Work to complete: Return the data below exactly as given, except for the images.

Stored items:
—————

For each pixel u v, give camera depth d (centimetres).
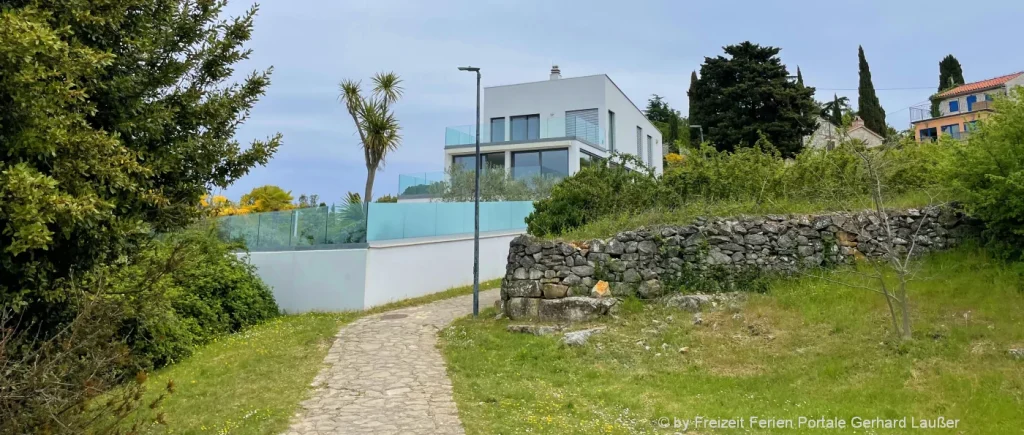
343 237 1495
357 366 884
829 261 1073
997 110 978
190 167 700
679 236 1113
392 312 1389
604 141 2902
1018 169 885
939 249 1049
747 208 1202
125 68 645
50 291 540
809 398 677
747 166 1426
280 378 825
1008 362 680
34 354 433
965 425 577
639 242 1123
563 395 726
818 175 1332
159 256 736
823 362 755
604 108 2917
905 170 1312
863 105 4516
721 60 3541
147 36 650
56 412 415
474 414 653
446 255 1769
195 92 707
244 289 1343
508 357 902
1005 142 915
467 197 2488
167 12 695
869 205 1145
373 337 1098
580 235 1220
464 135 2858
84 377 457
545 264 1148
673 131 5841
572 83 2986
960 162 991
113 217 557
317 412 667
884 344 767
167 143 683
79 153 510
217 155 709
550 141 2680
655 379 779
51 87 477
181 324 1045
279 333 1182
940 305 847
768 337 856
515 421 627
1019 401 607
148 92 673
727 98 3434
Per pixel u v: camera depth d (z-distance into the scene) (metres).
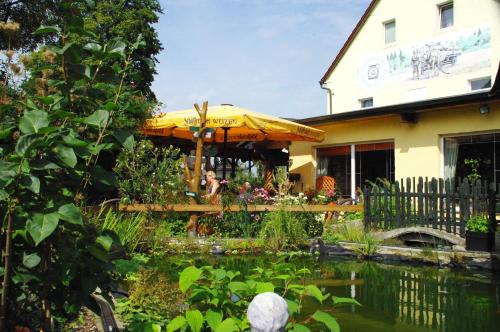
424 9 17.09
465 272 6.97
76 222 1.96
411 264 7.80
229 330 2.12
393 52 18.06
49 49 2.35
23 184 1.90
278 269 3.01
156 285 3.89
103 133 2.27
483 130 11.43
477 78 15.45
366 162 14.33
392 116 13.44
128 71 2.70
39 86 2.53
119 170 8.14
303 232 9.29
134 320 3.35
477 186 8.54
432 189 9.25
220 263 7.04
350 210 10.17
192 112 12.62
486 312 4.42
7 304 2.16
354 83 19.45
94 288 2.19
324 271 6.95
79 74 2.44
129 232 6.86
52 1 13.37
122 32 25.12
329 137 15.23
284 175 10.67
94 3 2.56
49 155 2.01
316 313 2.40
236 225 9.50
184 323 2.26
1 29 2.86
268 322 1.72
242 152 16.58
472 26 15.63
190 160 11.85
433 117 12.50
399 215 9.66
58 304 2.24
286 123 12.25
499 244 8.59
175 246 8.02
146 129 11.04
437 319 4.17
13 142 2.26
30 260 2.04
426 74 16.92
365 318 4.18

—————

Exercise result:
For each pixel u v, give camera depth d (centimetres).
343 237 1495
357 366 884
829 261 1073
997 110 978
190 167 700
679 236 1113
392 312 1389
604 141 2902
1018 169 885
939 249 1049
747 208 1202
125 68 645
50 291 540
809 398 677
747 166 1426
280 378 825
1008 362 680
34 354 433
965 425 577
639 242 1123
563 395 726
818 175 1332
159 256 736
823 362 755
604 108 2917
905 170 1312
863 105 4516
721 60 3541
147 36 650
56 412 415
474 414 653
446 255 1769
195 92 707
244 289 1343
508 357 902
1005 142 915
467 197 2488
167 12 695
869 205 1145
373 337 1098
580 235 1220
464 135 2858
84 377 457
545 264 1148
673 131 5841
572 83 2986
960 162 991
113 217 557
317 412 667
884 344 767
167 143 683
79 153 510
217 155 709
550 141 2680
655 379 779
51 87 477
181 324 1045
279 333 1182
940 305 847
768 337 856
515 421 627
1019 401 607
148 92 673
727 98 3434
Per pixel u v: camera depth d (z-distance into the scene) (metres).
424 9 17.09
465 272 6.97
76 222 1.96
411 264 7.80
229 330 2.12
393 52 18.06
49 49 2.35
23 184 1.90
278 269 3.01
156 285 3.89
103 133 2.27
483 130 11.43
477 78 15.45
366 162 14.33
392 116 13.44
128 71 2.70
39 86 2.53
119 170 8.14
303 232 9.29
134 320 3.35
477 186 8.54
432 189 9.25
220 263 7.04
350 210 10.17
192 112 12.62
486 312 4.42
7 304 2.16
354 83 19.45
94 288 2.19
324 271 6.95
79 74 2.44
129 232 6.86
52 1 13.37
122 32 25.12
329 137 15.23
284 175 10.67
94 3 2.56
49 155 2.01
316 313 2.40
236 225 9.50
184 323 2.26
1 29 2.86
268 322 1.72
242 152 16.58
472 26 15.63
190 160 11.85
433 117 12.50
399 215 9.66
58 304 2.24
286 123 12.25
499 244 8.59
175 246 8.02
146 129 11.04
437 319 4.17
13 142 2.26
30 260 2.04
426 74 16.92
365 318 4.18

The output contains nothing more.